EXERCISE OBJECTIVE
Repeat the part of the listing below that opens with the line containing "36.8 to 37.2" and closes with the line containing "Reading left to", both lines included. Leave the pictures out of your answer.

DATA FOR THE TASK
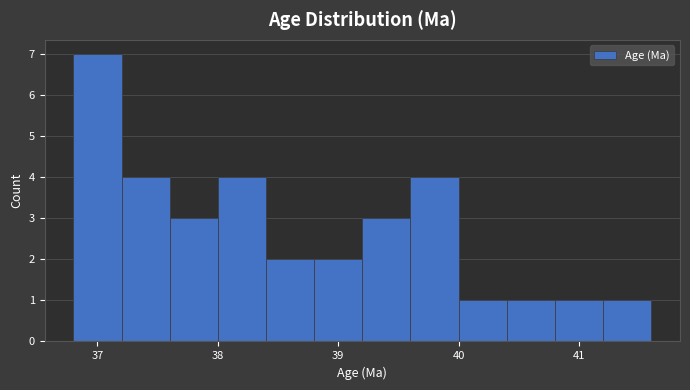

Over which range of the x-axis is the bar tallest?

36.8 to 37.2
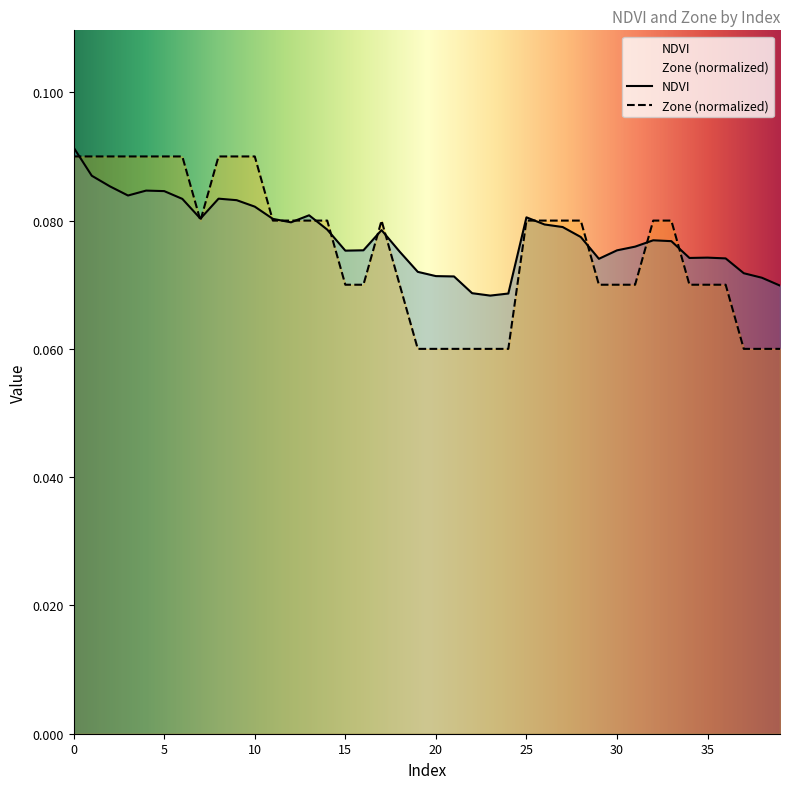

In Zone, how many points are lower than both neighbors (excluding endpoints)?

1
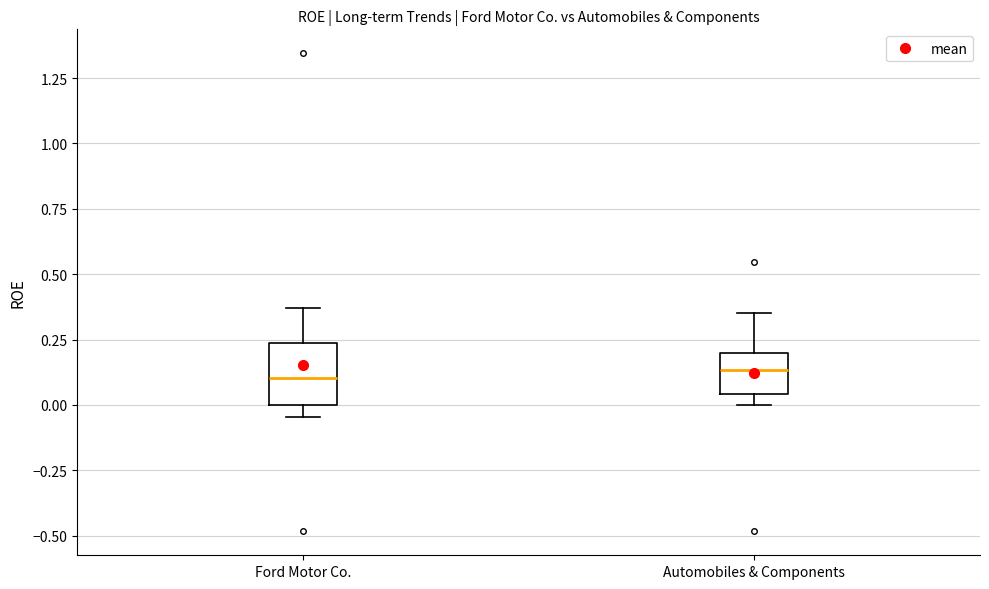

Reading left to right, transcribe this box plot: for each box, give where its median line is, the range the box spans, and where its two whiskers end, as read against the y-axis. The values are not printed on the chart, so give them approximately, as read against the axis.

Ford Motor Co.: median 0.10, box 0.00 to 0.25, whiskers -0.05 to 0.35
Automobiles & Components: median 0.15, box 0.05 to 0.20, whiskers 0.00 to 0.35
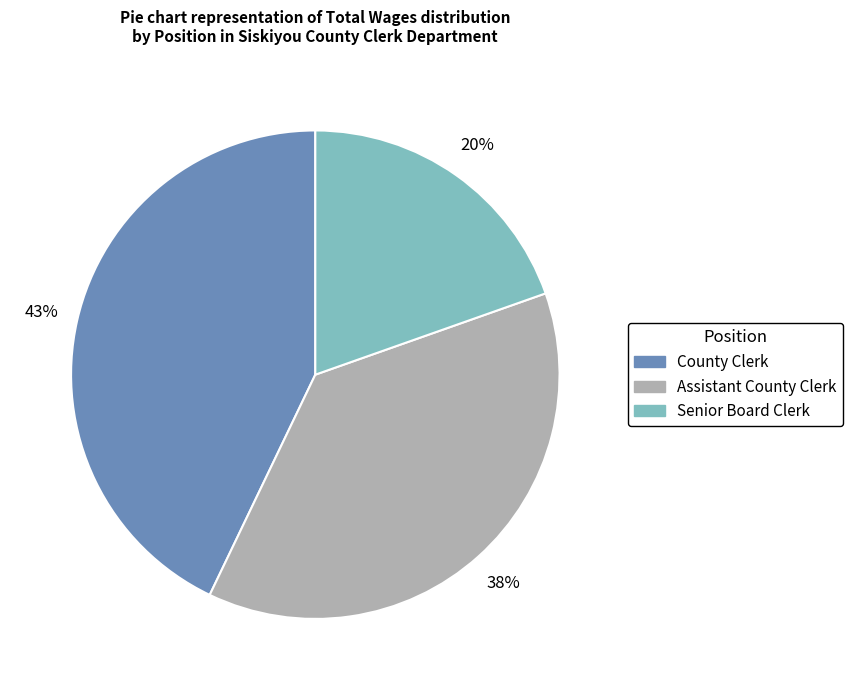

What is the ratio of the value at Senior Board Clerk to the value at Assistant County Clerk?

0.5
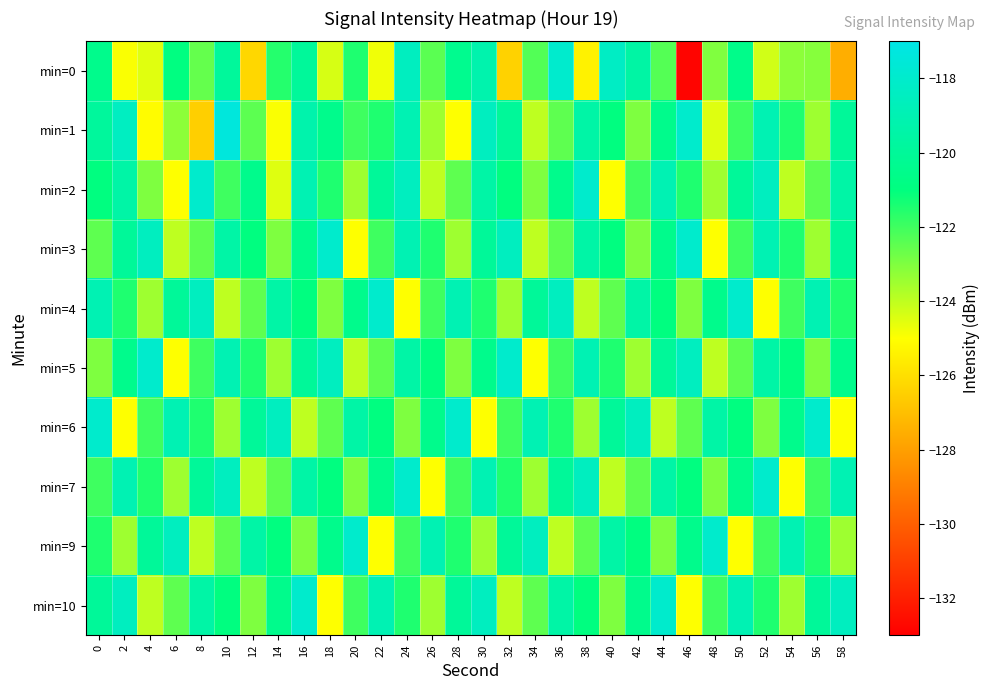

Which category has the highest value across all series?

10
--
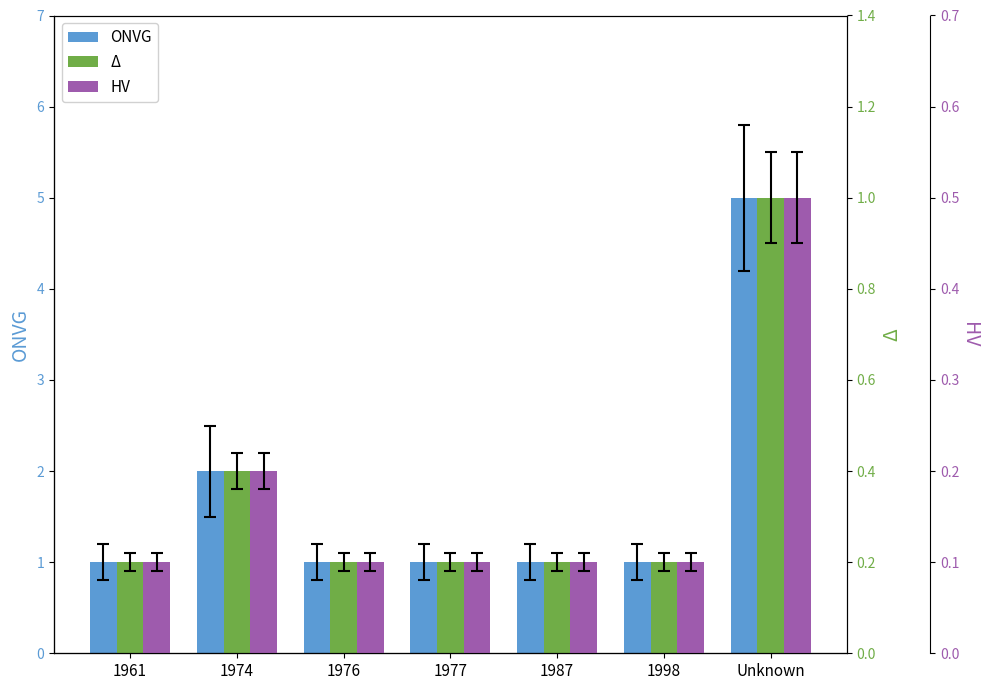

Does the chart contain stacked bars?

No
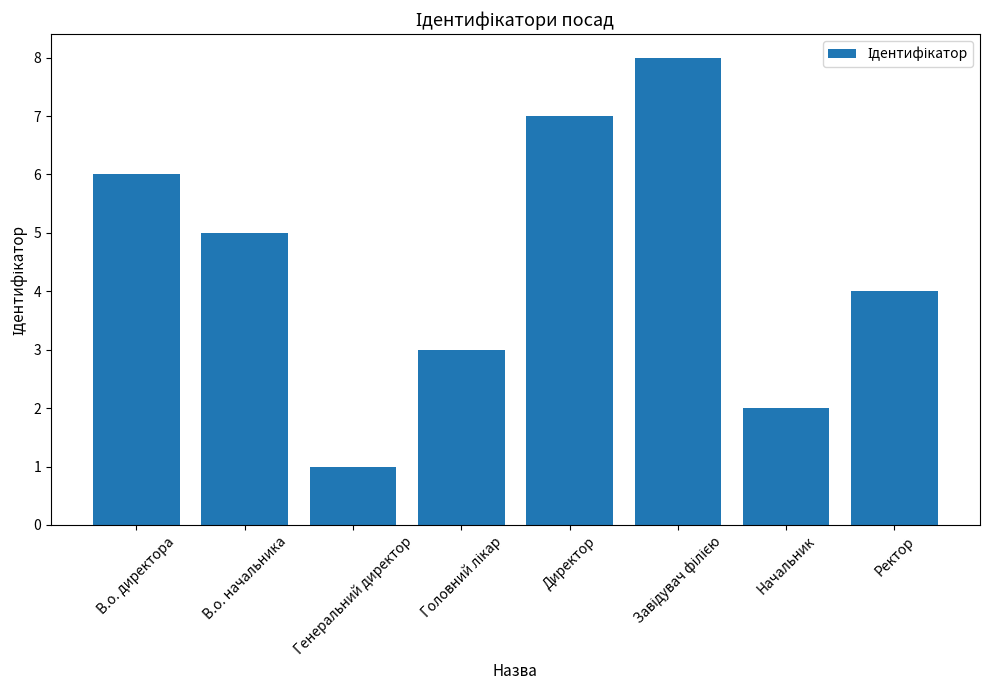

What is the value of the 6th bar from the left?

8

TASK ANSWER
36.8 to 37.2

In Zone, how many points are lower than both neighbors (excluding endpoints)?

1

Reading left to right, transcribe this box plot: for each box, give where its median line is, the range the box spans, and where its two whiskers end, as read against the y-axis. The values are not printed on the chart, so give them approximately, as read against the axis.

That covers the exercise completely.